In Windows 2008R2, when you create a Virtual Network of Type External it gives you an option whether you want to share this NIC with the Host mgmt or not, you simply select "NO" to that, I think its on the same screen when you are setting up a virtual network.

Now if one has a very busy virtual server say "Exchange or SQL" ; you can simply create a virtual network, bind it to a physical nic, type external and just use it for that VM only.

Once you create your virtual network and bind it to the Virtual server, then inside the virtual server you specifiy the static IP.

For Hyper-V management, you would want to be able to access the host from your LAN so, you assign it a static ip and gateway, which will allow you to manage  your hyper-v host via any computer connected to the LAN.
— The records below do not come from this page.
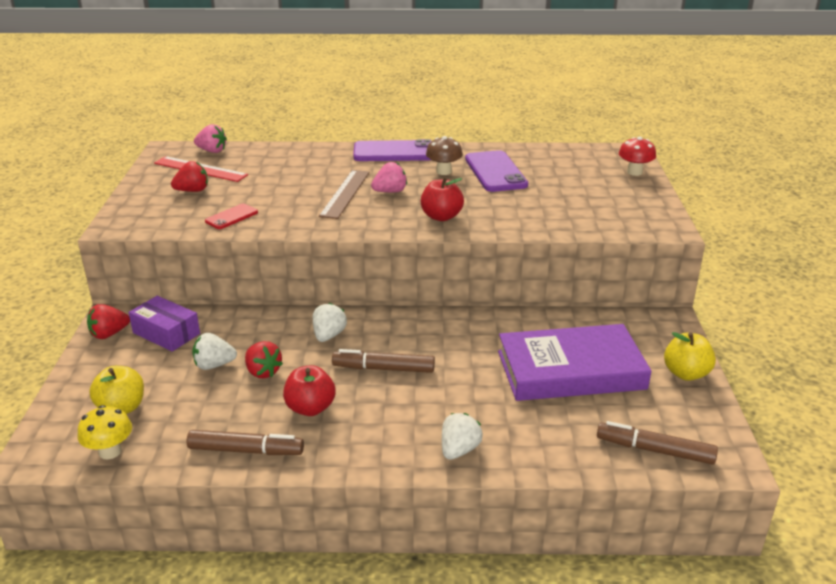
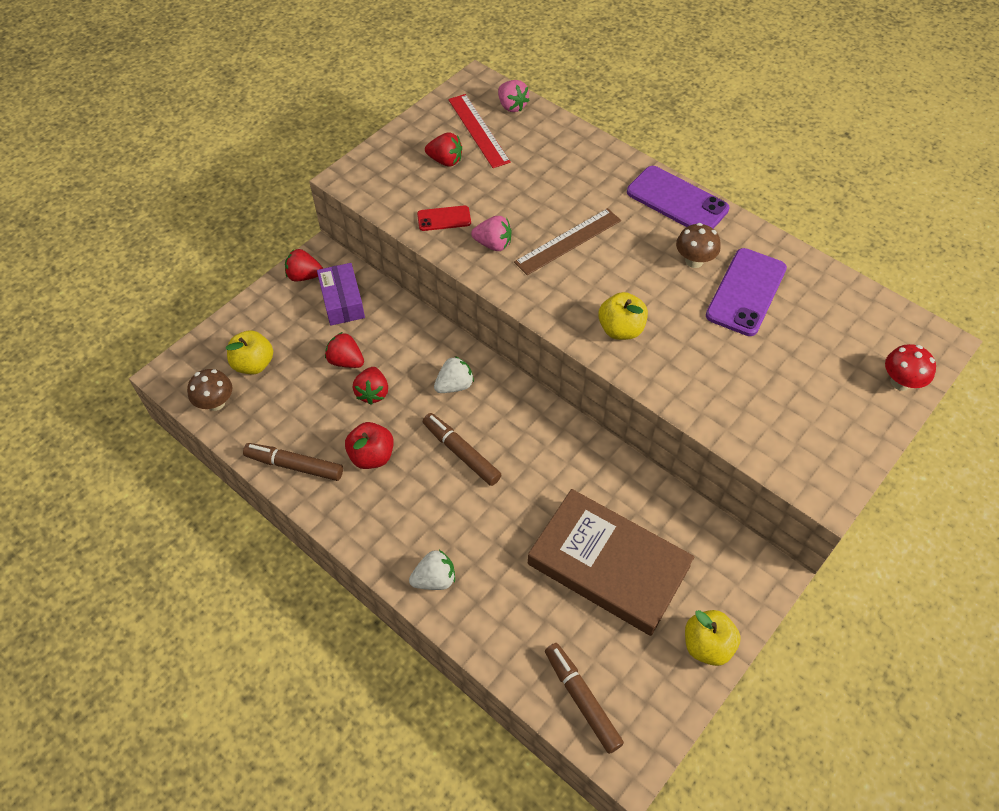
camera: 40 degrees right, 25 degrees up
yellow mushroom [78,405,132,459] -> brown mushroom [187,369,232,411]
brown marker [186,430,304,455] -> brown marker turned 150 degrees clockwise [243,443,343,481]
white strawberry [192,333,237,370] -> red strawberry [325,332,364,368]
pink strawberry [371,162,407,193] -> pink strawberry moved to [471,216,512,251]
red apple [421,177,464,221] -> yellow apple [598,292,648,340]
purple book [498,324,651,401] -> brown book [528,489,694,636]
You can also bind one NIC to a virtual network, then bind that nic to say three (3) VMs and then assign the same VLAN ID for those VMs, so that they communicate together but not with your external LAN

The following describes what you are attempting (i Think) :

http://virtualizer.wordpress.com/2010/01/11/configuration-challenge-part-1-networking-in-hyper-v-2008-r2/

VLAN tagging in Hyper-V
When you would like to secure and divide traffic you can use  VLAN technologies to achieve this. You can isolate traffic from the  parent OS or other VM’s sharing the same virtual switch. The physical  adapter must support VLAN configuration but no configuration on the  physical adapter is required.
A VLAN is identified by a VLAN ID. The VLAN ID must be unique  and it represent a virtually segmented network. The VLAN ID is  encapsulated within the Ethernet frame, which is how multiple VM’s using  the same physical NIC can communicate simultaneously on different  VLANs. In Hyper-V you can set VLAN ID’s on different places.